In the last decade, HSS (high-speed-serial) specifications have taken us on a thrill ride. Emerging multigigabit-per-second specifications like the 3rd generations of PCI Express, USB, and SAS/SATA, plus the 100-Gbit Ethernet locomotive, require test engineers to learn many new tricks. But the cool thing about being a test engineer is that whether you’re responsible for 50 test stations on a manufacturing floor, designing test equipment that has to stay half a step ahead of the technology being tested, or a conference-call-sitting contributor to the spec itself, you’re always ahead of the game. It’s the kind of work where everyone feels they have an advantage–RF/microwave engineers, applied mathematicians, physicists, and digital engineers–and every background has something special to contribute to the challenge, and the challenges change every day with every spec.
It’s easy to think of a conducting trace on a PCB (printed circuit board) as a signal highway from one package to another, but at multigigabit-per-second rates, the FR-4 (flame retardant Type-4) media is a dielectric permeated with electromagnetic fields. The complex waveguide traits of PCB traces can’t be ignored.

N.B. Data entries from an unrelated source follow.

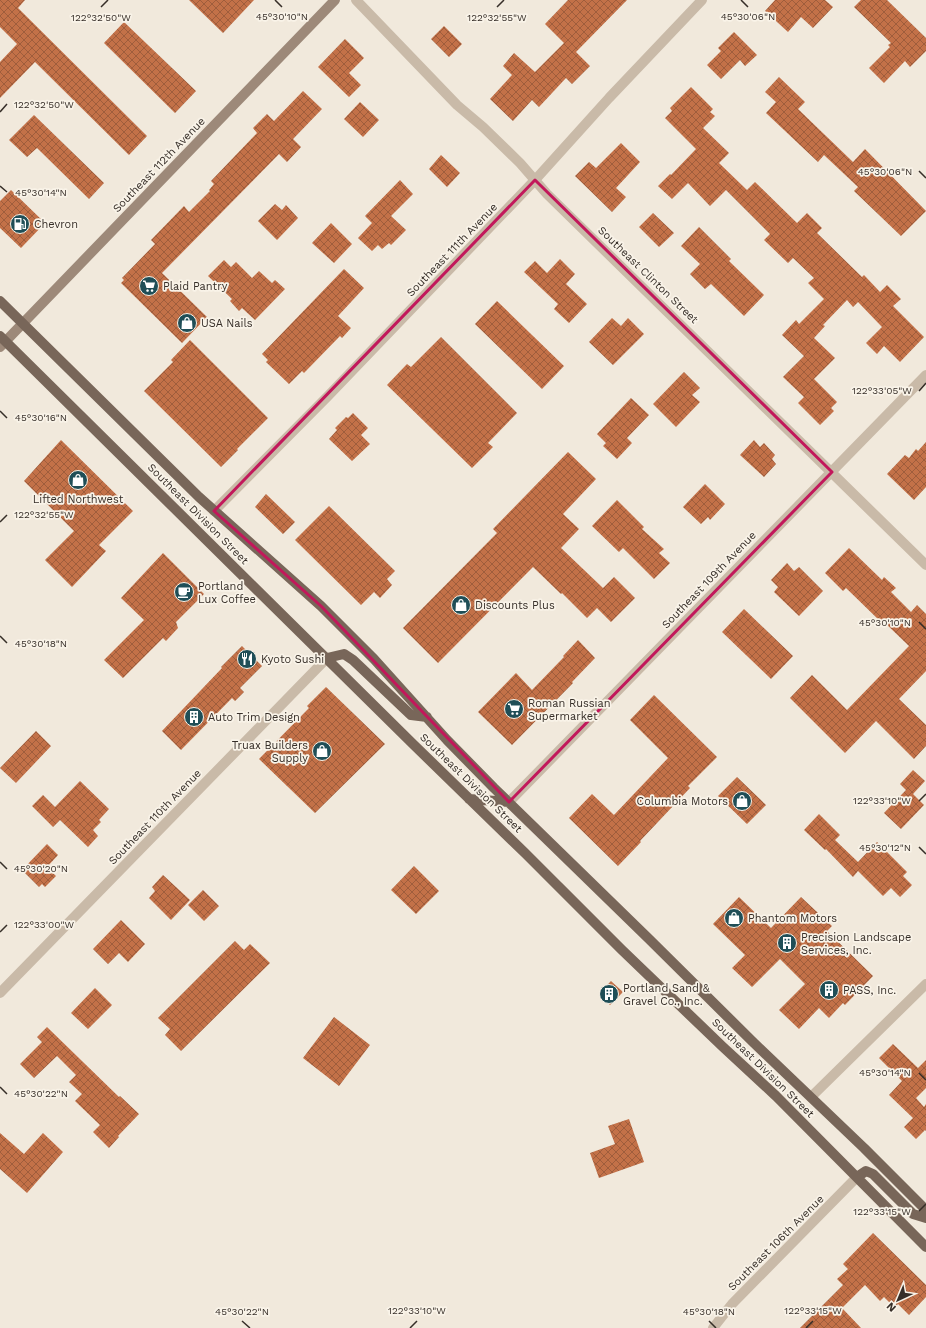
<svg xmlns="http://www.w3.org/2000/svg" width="926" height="1328" viewBox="0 0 926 1328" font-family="'Work Sans',sans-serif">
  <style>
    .building { fill: url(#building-cross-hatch) }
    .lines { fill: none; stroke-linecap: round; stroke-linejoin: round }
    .street { stroke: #c9baa8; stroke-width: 10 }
    .secondary { stroke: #9d8979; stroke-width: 10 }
    .primary { stroke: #786659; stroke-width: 10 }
    .marked { fill: none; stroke: #c2185b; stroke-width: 3; stroke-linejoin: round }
    .ticks { fill: none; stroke: #362e28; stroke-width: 1.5 }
    .labels { text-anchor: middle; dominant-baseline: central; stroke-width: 3.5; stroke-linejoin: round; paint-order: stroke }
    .street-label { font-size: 11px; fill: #362e28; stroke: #f9f3e8 }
    .poi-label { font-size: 11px; fill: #362e28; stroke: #f9f3e8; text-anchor: start }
    .ticks-label { font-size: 10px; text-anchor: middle; fill: #362e28; stroke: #f9f3e8; stroke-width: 3.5; stroke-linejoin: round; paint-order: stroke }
  </style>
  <defs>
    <pattern id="building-cross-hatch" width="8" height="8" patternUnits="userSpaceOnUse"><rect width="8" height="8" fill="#c37148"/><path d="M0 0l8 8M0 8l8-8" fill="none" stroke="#9f5d3c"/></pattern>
  </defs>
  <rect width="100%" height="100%" fill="#f1e9dc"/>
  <path class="building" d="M0,0h25l-7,8 129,128 -18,19 -94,-93 -35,36v-36l17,-18 -17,-17z
    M189,0h65l-31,33z
    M568,0h59l-51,52 14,14 -18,18 -6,-6 -27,29 -7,-7 -19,21 -23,-22 22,-24 -9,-9 11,-13 21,19 29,-29 -19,-19z
    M775,0h50l8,7 -20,21 -12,-11 -13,15 -23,-21z
    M861,0h26l39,38v13l-16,16 -5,-6 -21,22 -15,-15 21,-21 -2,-2 3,-2 -37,-36z
    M124,22l72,69 -21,22 -71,-70z
    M444,26l18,18 -13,13 -18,-18z
    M734,32l23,23 -12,11 -5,-6 -19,19 -14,-14 14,-14 -3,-3z
    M345,39l19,19 -15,15 12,12 -12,12 -31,-30z
    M779,77l26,25 -7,7 55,53 12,-13 61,62 -25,25 -47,-45 4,-4 -34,-32 -6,7 -52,-49 10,-11 -11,-10z
    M691,87l22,22 -3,3 5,4 -12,12 26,25 -10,10 28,27 8,-8 42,41 10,-10 15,15 -5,5 45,44 2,-2 16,17 7,-7 14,14 -8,7 31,31 -24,25 -16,-16 -7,8 -11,-11 16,-16 -24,-25 -5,5 -6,-7 -24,25 2,1 -11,12 21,20 -21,21 23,23 -6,6 3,3 -14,14 -22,-22 6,-6 -21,-20 21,-21 -22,-21 14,-15 3,4 25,-25 -16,-16 6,-5 -21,-20 -5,5 -24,-23 6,-6 -44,-44 -16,16 -22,-23 -16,16 -14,-13 12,-12 1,1 25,-26 -31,-31 7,-7 -2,-3z
    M303,91l19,18 -29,30 8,8 -14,15 -8,-8 -117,119 45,44 -25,26 -61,-60 3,-3 -2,-2 33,-34 -4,-4 33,-34 5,6 21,-21 -1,-1 5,-6 -3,-3 46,-48 -4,-5 14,-14 7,7z
    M360,102l19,18 -16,17 -19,-18z
    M34,115l70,68 -15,16 -52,-51 -10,9 -18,-17z
    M621,143l19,19 -24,26 10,9 -14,15 -37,-36 14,-14 7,6z
    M441,155l19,18 -13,14 -18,-18z
    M400,180l13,14 -22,22 15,14 -15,15 -2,-2 -7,6 -4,-4 -6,6 -14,-13 14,-15 -7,-7z
    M11,190l34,33 -24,25 -21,-20v-27z
    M275,204l7,6 4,-5 12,13 -21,22 -19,-19z
    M653,213l21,20 -15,14 -20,-20z
    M331,223l21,21 -18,19 -22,-20z
    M699,227l32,32 -2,2 35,34 -20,21 -33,-32 -6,5 -15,-15 10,-10 -19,-18z
    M560,259l15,15 -9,10 21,20 -18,19 -15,-14 4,-5 -34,-32 11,-11 12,12z
    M224,260l7,7 5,-5 16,16 7,-7 13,12 3,-3 10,9 -30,31 -13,-12 -3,3 -9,-10 2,-2 -24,-23z
    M344,269l20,19 -26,28 13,12 -9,10 -2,-2 -36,37 -2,-2 -13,13 -23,-22 2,-2 -6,-6z
    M497,301l67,65 -22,23 -67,-65z
    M612,318l9,8 7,-8 16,16 -31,31 -24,-23z
    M441,337l76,76 -29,30 5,4 -21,21 -85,-83 20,-21 4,3z
    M190,340l78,78 -31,31 1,1 -17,17 -77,-76 29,-29 -2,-2z
    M684,372l16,16 -8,7 8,7 -24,25 -23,-23z
    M631,398l18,17 -22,23 5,5 -15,16 -14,-13 3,-3 -9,-9z
    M353,413l15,15 -7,7 9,9 -18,17 -23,-22 8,-9 -2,-2 11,-11 2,1z
    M61,440l72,71 -34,34 7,6 -34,36 -27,-27 29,-29 -50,-50z
    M754,440l6,7 4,-4 11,12 -3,4 4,5 -12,13 -24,-22z
    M926,442v45l-12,13 -27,-26 18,-19 4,3 7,-9 2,2z
    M568,452l28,27 -33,35 16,15 -18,19 42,40 11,-11 21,21 -24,24 -14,-14 -10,10 -25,-25 -1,1 -28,-27 -95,96 -35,-35 94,-95 -4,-4z
    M705,484l20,20 -15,16 -2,-3 -7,7 -18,-17z
    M266,494l29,28 -12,12 -28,-27z
    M617,500l27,27 -2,2 22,20 -5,4 11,10 -16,16 -31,-31 -4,4 -27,-26z
    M329,506l66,65 -8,8 5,6 -12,13 -6,-6 -13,13 -66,-65z
    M849,548l33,32 2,-3 12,11 -5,4 20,20 6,-7 9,9v57l-27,28 27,26v21l-12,13 -38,-38 -31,32 -55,-55 22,-23 35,35 62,-64 -26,-25 -2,1 -35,-34 -3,3 -18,-18z
    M163,553l41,41 -28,28 2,6 -12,13 -3,-3 -40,40 -19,-18 40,-40 -23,-22z
    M787,563l7,8 5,-4 24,24 -24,25 -25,-24 4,-5 -7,-7z
    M744,609l49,47 -22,23 -49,-47z
    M578,640l17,18 -23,24 1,1 -61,62 -34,-33 38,-39 16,17 32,-33 -1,-1z
    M242,646l20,20 -22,22 4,4 -9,9 -3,-3 -51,52 -19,-19 60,-63 -1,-1z
    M326,687l59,57 -70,69 -56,-54 50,-51 -2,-2z
    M654,695l63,62 -29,29 2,2 -50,53 1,1 -23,24 -49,-48 23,-24 22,21 54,-57 -38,-38z
    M36,731l15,15 -35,37 -16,-15z
    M913,770l12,11 -12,13 11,11 -23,24 -17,-16 22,-23 -6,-6z
    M737,777l29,28 -19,19 -29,-28z
    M80,781l29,28 -10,11 2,2 -8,8 5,6 -10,11 -28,-27 -7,7 -21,-21 11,-11 12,12z
    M819,814l21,21 -5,5 23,22 19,-20 30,30 -4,4 9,9 -12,12 -9,-9 -8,8 -25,-25 -5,6 -27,-28 -1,1 -21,-20z
    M47,844l11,11 -11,12 9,9 -11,11 -3,-3 -3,3 -17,-17z
    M414,866l25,25 -23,23 -25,-24z
    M163,875l27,25 -19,20 -22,-22 6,-7 -3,-4z
    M203,890l16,16 -15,15 -16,-16z
    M739,897l32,31 30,-31 31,29 -5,5 46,45 -28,29 -2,-2 -14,15 -10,-10 -20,21 -20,-19 26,-26 -25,-25 -28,28 -20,-19 13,-13 -32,-31z
    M121,920l24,24 -17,18 -9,-9 -11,11 -15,-15z
    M235,941l9,9 6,-6 20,19 -89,88 -16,-16 5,-6 -12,-11z
    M611,981l12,11 -13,13 -11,-11z
    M95,988l17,17 -24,24 -17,-16z
    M334,1017l36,28 -31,41 -36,-28z
    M47,1027l72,70 1,-1 19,18 -21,22 1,1 -10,11 -16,-16 7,-7 -25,-24 7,-7 -13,-12 7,-7 -19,-19 -23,22 -14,-14 22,-22 -5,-5z
    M893,1044l25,24 8,-8v28l-10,10 8,9 2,-3v27l-1,-1 -9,9 -12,-12 9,-9 -24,-23 13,-14 -23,-23z
    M629,1119l15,43 -45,16 -9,-25 25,-9 -7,-18z
    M0,1133l24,21 19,-21 20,19 -36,41 -27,-24z
    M873,1233l53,52v12l-17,18 -11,-11 -3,4 -11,-11 -4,4 -15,-16 -23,23 19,20h-61l43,-43 -6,-6 11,-10 -5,-5z"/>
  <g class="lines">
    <path class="street" d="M356,0l101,105 26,22 37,36 27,31 379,371
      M214,511l114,-115 207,-216 74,-82 93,-98
      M509,802l417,-427
      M0,993l327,-335
      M811,1097l115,-113
      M713,1328l19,-24 125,-127"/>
    <path class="secondary" d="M0,347l335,-347"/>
    <path class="primary" d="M0,301l199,196 122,109 53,53 73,81 47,48 154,150 106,105 110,105 62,62
      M0,336l414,409 111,108 97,97 101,97 53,49 150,151
      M327,658l17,-4 9,6 58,55 16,2
      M469,799l40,3
      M857,1177l9,-6 7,3 40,40 13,4"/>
  </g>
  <path class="marked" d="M535,180l297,292 -323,330 -188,-196 -107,-95z"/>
  <path class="ticks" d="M275,0l7,7M741,0l7,7M101,7l7,-7M497,7l7,-7M0,112l7,-8M919,171l7,7M0,186l7,6M919,391l7,-8M0,411l7,7M0,522l7,-7M919,622l7,7M0,636l7,7M919,801l7,-7M919,847l7,7M0,862l7,7M0,932l7,-7M919,1073l7,7M0,1087l7,7M919,1211l7,-7M242,1321l8,7M709,1321l7,7M410,1328l7,-7M806,1328l7,-7"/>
  <defs>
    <g id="fuel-disc" transform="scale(1)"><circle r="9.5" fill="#1f4e57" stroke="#f9f3e8"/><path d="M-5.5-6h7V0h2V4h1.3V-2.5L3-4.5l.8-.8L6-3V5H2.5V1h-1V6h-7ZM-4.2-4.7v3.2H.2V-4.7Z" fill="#fff"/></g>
    <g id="supermarket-disc" transform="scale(1)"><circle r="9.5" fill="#1f4e57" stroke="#f9f3e8"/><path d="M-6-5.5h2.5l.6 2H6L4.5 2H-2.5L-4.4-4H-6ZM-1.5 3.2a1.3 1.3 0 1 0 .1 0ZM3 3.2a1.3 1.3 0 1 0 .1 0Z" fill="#fff"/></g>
    <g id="shop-disc" transform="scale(1)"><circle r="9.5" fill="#1f4e57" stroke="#f9f3e8"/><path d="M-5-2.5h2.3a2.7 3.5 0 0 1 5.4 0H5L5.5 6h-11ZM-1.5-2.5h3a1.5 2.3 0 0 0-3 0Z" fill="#fff"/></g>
    <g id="cafe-disc" transform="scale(1)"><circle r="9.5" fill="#1f4e57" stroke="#f9f3e8"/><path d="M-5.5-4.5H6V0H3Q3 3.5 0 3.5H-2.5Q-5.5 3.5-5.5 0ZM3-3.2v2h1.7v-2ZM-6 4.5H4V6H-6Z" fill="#fff"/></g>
    <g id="restaurant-disc" transform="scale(1)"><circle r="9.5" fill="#1f4e57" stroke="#f9f3e8"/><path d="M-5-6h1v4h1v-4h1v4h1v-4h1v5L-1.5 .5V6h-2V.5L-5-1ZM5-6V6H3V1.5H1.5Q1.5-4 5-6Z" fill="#fff"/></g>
    <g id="building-disc" transform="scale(1)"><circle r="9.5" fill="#1f4e57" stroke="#f9f3e8"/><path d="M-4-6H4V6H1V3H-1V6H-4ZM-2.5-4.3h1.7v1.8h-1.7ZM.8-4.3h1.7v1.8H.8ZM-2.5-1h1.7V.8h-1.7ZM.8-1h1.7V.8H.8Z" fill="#fff"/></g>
  </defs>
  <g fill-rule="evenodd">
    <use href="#fuel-disc" x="20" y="224"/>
    <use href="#supermarket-disc" x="149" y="286"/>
    <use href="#shop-disc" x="187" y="323"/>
    <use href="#shop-disc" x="78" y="480"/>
    <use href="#cafe-disc" x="184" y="592"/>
    <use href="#shop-disc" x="461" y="605"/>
    <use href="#restaurant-disc" x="247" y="659"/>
    <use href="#supermarket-disc" x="514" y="709"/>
    <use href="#building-disc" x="194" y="717"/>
    <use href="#shop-disc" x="322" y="751"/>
    <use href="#shop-disc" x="742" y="801"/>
    <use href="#shop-disc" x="734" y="918"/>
    <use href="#building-disc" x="787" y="943"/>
    <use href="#building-disc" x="829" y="990"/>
    <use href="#building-disc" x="609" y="994"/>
  </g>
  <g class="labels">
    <g class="street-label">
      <text transform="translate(159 165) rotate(-46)">Southeast 112th Avenue</text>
      <text transform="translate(452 250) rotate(-46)">Southeast 111th Avenue</text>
      <text transform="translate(648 275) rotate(44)">Southeast Clinton Street</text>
      <text transform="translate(198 514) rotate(45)">Southeast Division Street</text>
      <text transform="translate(709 580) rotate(-46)">Southeast 109th Avenue</text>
      <text transform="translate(471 783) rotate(44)">Southeast Division Street</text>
      <text transform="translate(155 817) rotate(-46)">Southeast 110th Avenue</text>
      <text transform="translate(763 1068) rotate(44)">Southeast Division Street</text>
      <text transform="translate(776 1243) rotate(-45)">Southeast 106th Avenue</text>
    </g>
    <g class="poi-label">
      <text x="34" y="224">Chevron</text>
      <text x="163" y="286">Plaid Pantry</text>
      <text x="201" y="323">USA Nails</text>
      <text x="78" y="499" text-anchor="middle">Lifted Northwest</text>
      <text x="198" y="586">Portland<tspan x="198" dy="13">Lux Coffee</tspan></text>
      <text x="475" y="605">Discounts Plus</text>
      <text x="261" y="659">Kyoto Sushi</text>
      <text x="528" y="703">Roman Russian<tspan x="528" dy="13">Supermarket</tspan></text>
      <text x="208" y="717">Auto Trim Design</text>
      <text x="308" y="745" text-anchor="end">Truax Builders<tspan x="308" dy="13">Supply</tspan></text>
      <text x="728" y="801" text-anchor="end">Columbia Motors</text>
      <text x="748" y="918">Phantom Motors</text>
      <text x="801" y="937">Precision Landscape<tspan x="801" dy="13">Services, Inc.</tspan></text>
      <text x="623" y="988">Portland Sand &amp;<tspan x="623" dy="13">Gravel Co., Inc.</tspan></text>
      <text x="843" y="990">PASS, Inc.</text>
    </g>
  </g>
  <g class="ticks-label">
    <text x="748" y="20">45°30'06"N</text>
    <text x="282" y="20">45°30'10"N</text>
    <text x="101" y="21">122°32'50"W</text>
    <text x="497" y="21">122°32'55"W</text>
    <text x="44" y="108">122°32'50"W</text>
    <text x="885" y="175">45°30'06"N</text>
    <text x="41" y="196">45°30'14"N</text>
    <text x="882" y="394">122°33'05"W</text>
    <text x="41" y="421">45°30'16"N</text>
    <text x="44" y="518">122°32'55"W</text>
    <text x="885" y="626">45°30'10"N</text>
    <text x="41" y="647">45°30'18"N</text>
    <text x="882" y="804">122°33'10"W</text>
    <text x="885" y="851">45°30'12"N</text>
    <text x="41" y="872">45°30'20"N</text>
    <text x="44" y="928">122°33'00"W</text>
    <text x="885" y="1076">45°30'14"N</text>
    <text x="41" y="1097">45°30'22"N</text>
    <text x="882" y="1215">122°33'15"W</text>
    <text x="417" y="1314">122°33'10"W</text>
    <text x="813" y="1314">122°33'15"W</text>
    <text x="242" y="1315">45°30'22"N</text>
    <text x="709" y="1315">45°30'18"N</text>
  </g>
  <g transform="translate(898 1300) rotate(224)" stroke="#f9f3e8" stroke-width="3" paint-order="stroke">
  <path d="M0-3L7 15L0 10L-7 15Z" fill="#362e28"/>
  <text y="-6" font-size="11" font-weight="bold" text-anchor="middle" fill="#362e28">N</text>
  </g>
</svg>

“The root causes of digital communications problems like maintaining waveform integrity, jitter, crosstalk, and so on are better understood through classic microwave analysis tools involving spectral analysis, phase noise analysis, and network analysis,” said Agilent Technologies’ Greg LeCheminant.

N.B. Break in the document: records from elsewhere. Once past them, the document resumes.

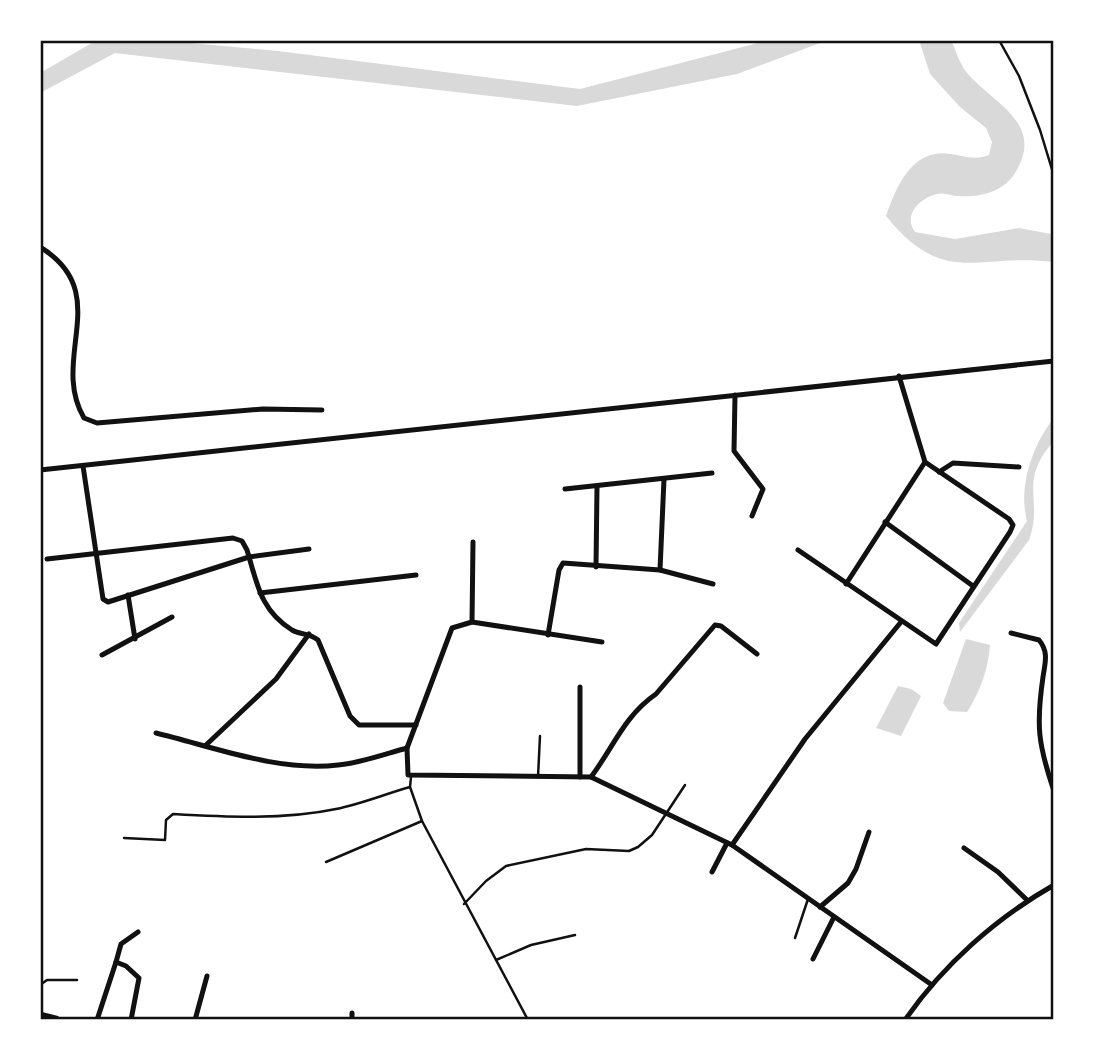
<svg xmlns="http://www.w3.org/2000/svg" width="1094" height="1060" viewBox="0 0 1094 1060" font-family="'Public Sans',sans-serif">
<style>
.water{fill:#d9d9d9}
.lines{fill:none;stroke-linecap:round;stroke-linejoin:round}
.service{stroke:#111;stroke-width:2.5}
.minor{stroke:#111;stroke-width:5}
.primary{stroke:#111;stroke-width:9}
.neatline{fill:none;stroke:#111;stroke-width:2.5}
</style>
<rect width="100%" height="100%" fill="#fff"/>
<!-- water -->
<g class="water">
<path d="M97,40H158L278,51L580,89L770,40H828L737,74L577,106L115,53L40,93V73Z"/>
<path d="M919,40H951C956,51 960,65 968,74C993,103 1046,124 1015,173C1004,192 978,198 958,196C952,196 942,192 937,194C918,199 903,216 915,232L955,239L1019,228L1051,234L1054,235V262C977,252 945,289 886,216C894,193 907,159 935,154C954,150 970,163 989,155L992,142L986,128L960,107L930,74Z"/>
<path d="M1054,418V441C1017,482 1044,500 1029,540L960,632L959,623L1027,521C1018,488 1032,445 1054,418Z"/>
<path d="M966,639L990,645C988,670 980,692 967,712L949,711L943,703Z"/>
<path d="M898,686L911,689L921,696L901,736L876,728Z"/>
</g>
<g class="lines">
<!-- service -->
<g class="service">
<path d="M999,40L1019,76L1040,130L1054,176"/>
<path d="M411,777L410,787L422,821L528,1020"/>
<path d="M538,777L540,736"/>
<path d="M124,838L165,840L166,820L173,814C226,817 284,820 336,809C361,804 385,794 410,787"/>
<path d="M326,862L422,821"/>
<path d="M464,904L486,881L506,866L586,849L629,851L638,847L652,835L685,785"/>
<path d="M795,938L808,899"/>
<path d="M496,960L531,945L575,935"/>
<path d="M40,985L47,980H77"/>
</g>
<!-- minor -->
<g class="minor">
<path d="M40,247C115,293 49,358 84,418L97,423L263,409L322,410"/>
<path d="M735,395L734,451L763,489L752,516"/>
<path d="M83,466L103,599L108,602L249,557L309,549"/>
<path d="M40,470L1054,361"/>
<path d="M939,472L953,463L1019,467"/>
<path d="M565,489L712,473"/>
<path d="M885,522L973,586"/>
<path d="M798,550L936,644L1010,532L1013,525L1009,519L925,462L899,376"/>
<path d="M47,559L233,538L242,541L247,550C257,583 260,610 292,630C301,635 310,633 318,640L350,716L359,725H416"/>
<path d="M596,567L597,487"/>
<path d="M660,570L664,479"/>
<path d="M846,584L925,462"/>
<path d="M260,593L416,575"/>
<path d="M128,595L135,639"/>
<path d="M472,622L473,542"/>
<path d="M1011,633L1039,640C1049,652 1045,663 1043,677C1036,725 1038,744 1054,791"/>
<path d="M548,635L559,570L563,563L660,570L713,584"/>
<path d="M602,642L472,622L452,628L407,748L408,775L591,777L732,845L932,985"/>
<path d="M102,655L172,617"/>
<path d="M156,733C214,747 278,772 338,765C361,763 385,754 407,748"/>
<path d="M206,745L276,679L309,634"/>
<path d="M580,777V687"/>
<path d="M591,777C613,748 624,716 656,694L715,625L721,626L757,654"/>
<path d="M732,845L805,739L901,622"/>
<path d="M964,848L998,872L1027,900"/>
<path d="M712,872L727,843"/>
<path d="M820,907L848,883L856,869L869,832"/>
<path d="M813,959L834,917"/>
<path d="M97,1020L116,962"/>
<path d="M131,1020L139,978L126,966L116,962L121,944L138,932"/>
<path d="M195,1020L207,976"/>
<path d="M352,1020V1013"/>
<path d="M905,1020C943,965 996,918 1054,885"/>
</g>
<!-- primary -->
<path class="primary" d="M40,1016L56,1020"/>
</g>
<!-- border -->
<rect width="1094" height="1060" fill="none" stroke="#ffffff" stroke-width="84"/>
<rect x="42" y="42" width="1010" height="976" class="neatline"/>
</svg>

Along with time-domain oscilloscope analyses, an interconnect’s impulse response, whether it’s a cable or a trace, needs to be understood in the differential S-parameter frequency domain. LeCheminant added, “You don’t need to talk at the level of Maxwell’s equations, but microwave fundamentals like transmission-line theory and being comfortable thinking in the frequency domain will go a long way.”
Along with some microwave and radio frequency expertise, HSS test engineers analyzing signals with closed eyes need to understand both linear and nonlinear equalization schemes, and that requires hands-on knowledge of DSP (digital-signal-processing) filters.
As specifications become more cryptic and test challenges grow, some companies outsource their compliance testing. Tom Purdy from Granite River Labs, a Silicon Valley compliance and characterization firm, explained: “Many companies designing products that utilize these high-speed interfaces are outsourcing testing because they don’t have the financial and human resources to do it all in house. While $100k-plus for a high-bandwidth digital oscilloscope may be justifiable as a critical general-purpose tool, the additional $200k to $300k needed to purchase a data generator with jitter capability, a network analyzer, and other test equipment is often outside the budget.”
For management, compliance testing has become an optimization problem. Finding balance between the need for in-house test expertise and the cost of test equipment necessary for compliance is unique for every company. Return on investment for a $300,000 bit-error-rate tester can be calculated on paper, but a test engineer who can bob from digital to microwave and weave from DSP to fiber optics makes the difference between delivering a product and not.
For test engineers, on the other hand, grinding through the next specification, figuring out how to use equipment already in the lab to perform or approximate new compliance tests, and learning new skills as data rates climb are the challenges that make going to work worthwhile.